I had one of those moments when time seems to stop and the tips of your fingers go numb. However, I persevered. Met with two other editors who were more pleasant, though not interested, and then finally, on the last day of the conference, I met with the very last editor, a young woman from Penguin Random House, and she said, “I love this book. We’re going to want to buy it.”
Agatha Christie
Lately I’ve been reading Laura Thompson’s wonderful biography of Agatha Christie. There was a time when Christie thought she would never be published. In 1918, Christie’s first mystery–The Mysterious Affair at Styles–had been turned down by a number of publishers. Thompson writes, “and what they thought about this later can only be imagined.” Finally, after a year of depression and turmoil, Agatha Christie met with publisher John Lane who said that her manuscript “might have” possibilities. She went on to sell more than 2 billion books.
I love thinking about these things on good days and on bad, because one of the exciting things (and nerve-wracking things) about publishing is that you just never know what any day will bring. How about you? Do you have any exciting publishing stories? Join the conversation on Facebook and Twitter.
Susan Breen is the author of the Maggie Dove mystery series. Her stories have been published in Alfred Hitchcock’s Mystery Magazine and Ellery Queen’s Mystery Magazine. The MWA anthology, Crime Hits Home, in which she has a story, just won an Anthony Award. She teaches novel-writing at Gotham Writers and is on the staff of the New York Write to Pitch Conference. www.susanjbreen.com
I took a look at your link. I see they’re still doing online event in June. Awesome for those of us who don’t want to travel!
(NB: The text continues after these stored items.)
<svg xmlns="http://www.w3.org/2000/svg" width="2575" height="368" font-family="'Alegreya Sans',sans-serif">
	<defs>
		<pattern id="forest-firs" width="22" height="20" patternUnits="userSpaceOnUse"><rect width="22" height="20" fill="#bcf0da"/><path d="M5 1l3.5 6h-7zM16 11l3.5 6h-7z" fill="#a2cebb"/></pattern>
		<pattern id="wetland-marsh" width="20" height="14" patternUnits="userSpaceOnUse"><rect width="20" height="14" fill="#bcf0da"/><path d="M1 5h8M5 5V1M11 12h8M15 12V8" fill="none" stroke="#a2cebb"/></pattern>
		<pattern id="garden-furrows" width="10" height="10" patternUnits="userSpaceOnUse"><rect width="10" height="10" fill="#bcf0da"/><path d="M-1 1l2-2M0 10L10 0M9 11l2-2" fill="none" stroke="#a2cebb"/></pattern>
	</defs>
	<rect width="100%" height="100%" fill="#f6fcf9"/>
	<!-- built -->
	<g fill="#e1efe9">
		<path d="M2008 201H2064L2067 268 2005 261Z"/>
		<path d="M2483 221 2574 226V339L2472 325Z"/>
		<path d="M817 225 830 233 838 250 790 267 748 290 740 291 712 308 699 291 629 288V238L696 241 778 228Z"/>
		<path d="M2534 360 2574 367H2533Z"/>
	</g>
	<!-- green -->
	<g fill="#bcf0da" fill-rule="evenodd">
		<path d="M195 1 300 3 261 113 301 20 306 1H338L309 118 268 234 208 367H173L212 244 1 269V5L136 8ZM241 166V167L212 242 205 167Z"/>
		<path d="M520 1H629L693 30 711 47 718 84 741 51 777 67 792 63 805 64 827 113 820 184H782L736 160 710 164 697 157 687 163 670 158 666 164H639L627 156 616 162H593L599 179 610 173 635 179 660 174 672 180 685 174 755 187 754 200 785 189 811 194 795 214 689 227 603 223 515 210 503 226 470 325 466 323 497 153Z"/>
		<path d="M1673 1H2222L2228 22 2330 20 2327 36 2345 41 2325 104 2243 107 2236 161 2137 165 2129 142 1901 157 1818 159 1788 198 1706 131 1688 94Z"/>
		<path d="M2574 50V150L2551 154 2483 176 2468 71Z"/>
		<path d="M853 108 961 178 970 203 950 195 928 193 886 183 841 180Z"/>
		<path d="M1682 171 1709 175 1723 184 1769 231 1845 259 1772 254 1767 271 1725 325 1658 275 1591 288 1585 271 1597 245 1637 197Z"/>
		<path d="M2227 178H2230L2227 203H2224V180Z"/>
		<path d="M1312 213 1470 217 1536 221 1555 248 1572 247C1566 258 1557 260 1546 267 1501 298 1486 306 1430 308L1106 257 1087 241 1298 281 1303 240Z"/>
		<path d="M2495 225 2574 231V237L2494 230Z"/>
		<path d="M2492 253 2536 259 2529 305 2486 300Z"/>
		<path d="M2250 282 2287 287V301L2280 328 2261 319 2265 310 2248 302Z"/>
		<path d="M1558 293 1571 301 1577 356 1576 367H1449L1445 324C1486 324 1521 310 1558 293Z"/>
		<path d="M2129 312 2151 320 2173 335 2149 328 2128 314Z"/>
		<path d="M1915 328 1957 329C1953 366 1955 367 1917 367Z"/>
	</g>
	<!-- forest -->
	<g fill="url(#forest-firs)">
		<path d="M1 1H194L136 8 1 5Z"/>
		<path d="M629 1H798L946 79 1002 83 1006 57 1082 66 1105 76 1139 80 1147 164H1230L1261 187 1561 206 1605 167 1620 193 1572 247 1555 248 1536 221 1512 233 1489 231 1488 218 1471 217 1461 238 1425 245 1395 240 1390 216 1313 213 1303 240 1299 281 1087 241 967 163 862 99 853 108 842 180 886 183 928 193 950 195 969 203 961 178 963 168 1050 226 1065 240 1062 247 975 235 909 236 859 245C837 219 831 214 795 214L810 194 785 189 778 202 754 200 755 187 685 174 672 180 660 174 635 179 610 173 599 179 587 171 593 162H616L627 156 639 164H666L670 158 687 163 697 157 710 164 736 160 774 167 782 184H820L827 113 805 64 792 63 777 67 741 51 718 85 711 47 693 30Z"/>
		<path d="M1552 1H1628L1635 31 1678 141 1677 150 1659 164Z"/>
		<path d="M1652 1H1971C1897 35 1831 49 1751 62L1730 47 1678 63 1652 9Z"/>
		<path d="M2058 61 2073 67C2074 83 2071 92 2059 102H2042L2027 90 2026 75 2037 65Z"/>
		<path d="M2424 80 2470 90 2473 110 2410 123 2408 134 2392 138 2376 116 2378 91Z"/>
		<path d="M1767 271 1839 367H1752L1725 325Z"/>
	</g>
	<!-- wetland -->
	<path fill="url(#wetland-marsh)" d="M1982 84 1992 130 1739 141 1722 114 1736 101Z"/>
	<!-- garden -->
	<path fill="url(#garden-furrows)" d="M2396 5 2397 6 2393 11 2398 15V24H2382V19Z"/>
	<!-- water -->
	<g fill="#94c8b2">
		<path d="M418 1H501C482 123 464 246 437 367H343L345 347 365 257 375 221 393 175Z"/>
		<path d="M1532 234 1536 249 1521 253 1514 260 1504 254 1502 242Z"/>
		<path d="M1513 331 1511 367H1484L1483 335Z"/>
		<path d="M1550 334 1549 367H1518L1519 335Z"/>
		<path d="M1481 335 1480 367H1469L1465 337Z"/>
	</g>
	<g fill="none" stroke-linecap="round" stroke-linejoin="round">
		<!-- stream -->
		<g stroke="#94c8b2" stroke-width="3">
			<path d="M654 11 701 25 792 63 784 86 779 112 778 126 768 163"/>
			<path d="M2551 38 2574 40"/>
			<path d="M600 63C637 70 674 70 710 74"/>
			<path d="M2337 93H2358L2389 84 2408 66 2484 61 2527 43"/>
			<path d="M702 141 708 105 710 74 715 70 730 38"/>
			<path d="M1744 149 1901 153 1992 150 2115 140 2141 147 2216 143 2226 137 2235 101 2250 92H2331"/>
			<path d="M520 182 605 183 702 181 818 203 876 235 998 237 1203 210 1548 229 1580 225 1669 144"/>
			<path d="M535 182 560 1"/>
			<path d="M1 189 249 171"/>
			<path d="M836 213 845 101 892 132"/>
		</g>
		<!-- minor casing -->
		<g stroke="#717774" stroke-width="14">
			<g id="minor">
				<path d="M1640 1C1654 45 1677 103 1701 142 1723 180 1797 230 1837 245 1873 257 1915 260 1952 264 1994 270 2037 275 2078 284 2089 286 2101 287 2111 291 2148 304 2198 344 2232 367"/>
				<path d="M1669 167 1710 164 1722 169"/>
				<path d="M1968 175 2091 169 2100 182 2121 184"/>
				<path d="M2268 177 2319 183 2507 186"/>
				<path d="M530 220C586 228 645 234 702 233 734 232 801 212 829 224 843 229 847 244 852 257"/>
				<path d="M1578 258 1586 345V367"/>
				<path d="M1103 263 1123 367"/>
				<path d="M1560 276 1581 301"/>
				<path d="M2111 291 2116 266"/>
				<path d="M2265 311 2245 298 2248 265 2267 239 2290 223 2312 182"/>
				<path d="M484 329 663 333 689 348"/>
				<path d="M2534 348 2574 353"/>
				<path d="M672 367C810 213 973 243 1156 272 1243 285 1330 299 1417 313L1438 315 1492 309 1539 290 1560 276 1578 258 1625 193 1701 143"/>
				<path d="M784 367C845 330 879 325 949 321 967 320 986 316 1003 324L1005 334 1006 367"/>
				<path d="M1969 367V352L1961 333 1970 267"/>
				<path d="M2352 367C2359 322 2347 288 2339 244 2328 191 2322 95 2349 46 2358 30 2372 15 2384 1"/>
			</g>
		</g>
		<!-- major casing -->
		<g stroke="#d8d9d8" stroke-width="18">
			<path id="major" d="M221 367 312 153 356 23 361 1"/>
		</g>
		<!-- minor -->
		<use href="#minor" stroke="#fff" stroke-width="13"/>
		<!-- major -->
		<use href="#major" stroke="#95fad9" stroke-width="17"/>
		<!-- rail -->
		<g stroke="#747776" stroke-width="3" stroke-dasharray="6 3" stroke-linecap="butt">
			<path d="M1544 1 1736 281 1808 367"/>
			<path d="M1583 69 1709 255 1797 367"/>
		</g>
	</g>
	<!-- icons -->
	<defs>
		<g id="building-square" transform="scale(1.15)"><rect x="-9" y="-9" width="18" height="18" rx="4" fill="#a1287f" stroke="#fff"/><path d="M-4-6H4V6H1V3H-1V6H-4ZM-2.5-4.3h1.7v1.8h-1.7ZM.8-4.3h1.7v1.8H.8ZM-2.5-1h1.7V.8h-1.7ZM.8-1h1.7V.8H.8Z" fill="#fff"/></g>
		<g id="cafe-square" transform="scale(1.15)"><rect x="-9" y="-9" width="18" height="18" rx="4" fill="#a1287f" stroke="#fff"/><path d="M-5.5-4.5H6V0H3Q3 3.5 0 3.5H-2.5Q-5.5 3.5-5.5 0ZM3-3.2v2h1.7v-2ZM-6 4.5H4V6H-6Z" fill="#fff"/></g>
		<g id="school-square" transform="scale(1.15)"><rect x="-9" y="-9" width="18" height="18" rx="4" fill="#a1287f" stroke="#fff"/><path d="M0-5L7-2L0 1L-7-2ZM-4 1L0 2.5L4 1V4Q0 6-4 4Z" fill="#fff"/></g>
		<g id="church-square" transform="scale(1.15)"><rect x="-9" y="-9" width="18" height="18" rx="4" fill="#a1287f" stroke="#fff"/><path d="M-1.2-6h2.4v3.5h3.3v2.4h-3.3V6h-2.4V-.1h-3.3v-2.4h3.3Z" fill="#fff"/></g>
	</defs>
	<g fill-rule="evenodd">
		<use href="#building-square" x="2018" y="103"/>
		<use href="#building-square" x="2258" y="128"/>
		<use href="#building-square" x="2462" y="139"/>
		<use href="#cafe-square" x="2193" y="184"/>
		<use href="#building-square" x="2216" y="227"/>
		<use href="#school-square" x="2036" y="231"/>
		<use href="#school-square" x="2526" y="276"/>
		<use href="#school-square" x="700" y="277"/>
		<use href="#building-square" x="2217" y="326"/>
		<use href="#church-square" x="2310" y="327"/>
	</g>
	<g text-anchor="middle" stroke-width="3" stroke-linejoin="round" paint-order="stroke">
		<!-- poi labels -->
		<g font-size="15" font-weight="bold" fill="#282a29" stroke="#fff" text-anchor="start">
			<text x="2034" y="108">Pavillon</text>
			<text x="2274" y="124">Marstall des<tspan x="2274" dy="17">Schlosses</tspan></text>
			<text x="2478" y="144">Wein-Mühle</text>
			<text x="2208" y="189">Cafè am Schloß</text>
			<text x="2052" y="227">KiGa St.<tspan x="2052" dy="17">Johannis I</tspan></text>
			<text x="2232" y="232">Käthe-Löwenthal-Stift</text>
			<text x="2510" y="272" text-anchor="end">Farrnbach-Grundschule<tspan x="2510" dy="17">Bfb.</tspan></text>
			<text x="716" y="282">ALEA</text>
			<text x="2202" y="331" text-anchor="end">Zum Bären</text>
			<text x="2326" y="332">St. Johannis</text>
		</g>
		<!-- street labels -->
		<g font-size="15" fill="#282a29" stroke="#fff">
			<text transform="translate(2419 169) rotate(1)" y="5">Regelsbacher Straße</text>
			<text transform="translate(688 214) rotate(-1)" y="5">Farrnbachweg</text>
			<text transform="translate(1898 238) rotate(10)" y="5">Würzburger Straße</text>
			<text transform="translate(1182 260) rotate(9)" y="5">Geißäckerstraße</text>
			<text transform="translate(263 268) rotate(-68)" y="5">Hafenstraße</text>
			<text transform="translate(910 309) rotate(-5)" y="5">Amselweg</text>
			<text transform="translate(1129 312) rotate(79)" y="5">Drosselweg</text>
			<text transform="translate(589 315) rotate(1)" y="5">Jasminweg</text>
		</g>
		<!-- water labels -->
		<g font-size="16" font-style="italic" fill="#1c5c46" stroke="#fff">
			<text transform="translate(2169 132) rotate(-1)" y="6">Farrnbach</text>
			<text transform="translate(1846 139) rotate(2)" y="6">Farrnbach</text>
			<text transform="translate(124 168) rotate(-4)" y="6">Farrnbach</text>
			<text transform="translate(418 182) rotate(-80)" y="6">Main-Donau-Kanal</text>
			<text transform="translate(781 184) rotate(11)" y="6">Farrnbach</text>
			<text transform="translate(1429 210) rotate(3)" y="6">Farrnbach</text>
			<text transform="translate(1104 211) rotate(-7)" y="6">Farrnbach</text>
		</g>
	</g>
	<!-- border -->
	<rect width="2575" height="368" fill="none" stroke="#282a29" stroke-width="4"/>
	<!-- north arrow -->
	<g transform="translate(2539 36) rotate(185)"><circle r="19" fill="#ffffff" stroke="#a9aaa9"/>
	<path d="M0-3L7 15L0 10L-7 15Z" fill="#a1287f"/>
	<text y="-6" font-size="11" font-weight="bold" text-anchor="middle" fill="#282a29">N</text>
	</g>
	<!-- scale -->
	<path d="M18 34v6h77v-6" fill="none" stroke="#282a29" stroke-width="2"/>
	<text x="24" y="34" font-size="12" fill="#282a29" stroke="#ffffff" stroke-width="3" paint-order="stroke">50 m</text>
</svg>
Question: is it only for pitching or can you get developmental critique as well? How does that work?
Keenan and other interested parties:
I attended NY Pitch last week and fortunately had Susan as my instructor. I wanted to learn the difference between MFA/literary work and commercially viable work. I’ve worked so hard on my writing, and tried to bolster my confidence before I landed in Manhattan. I was shattered by the first two meetings with editor/agent types, but kept rewriting my pitch. The third and fourth meetings were successful. More importantly, I left the conference with a plan of action. I need to revise, revise, revise my manuscript before I send it to the interested parties. Finally, our group bonded and we are continuing to collaborate and develop our manuscripts. The conference pre-work really focused on developing the story before the pitch conference.
Thanks! That’s good to know. I would do it online if I do it. I’m in Alaska and NYC is too far to go at this time.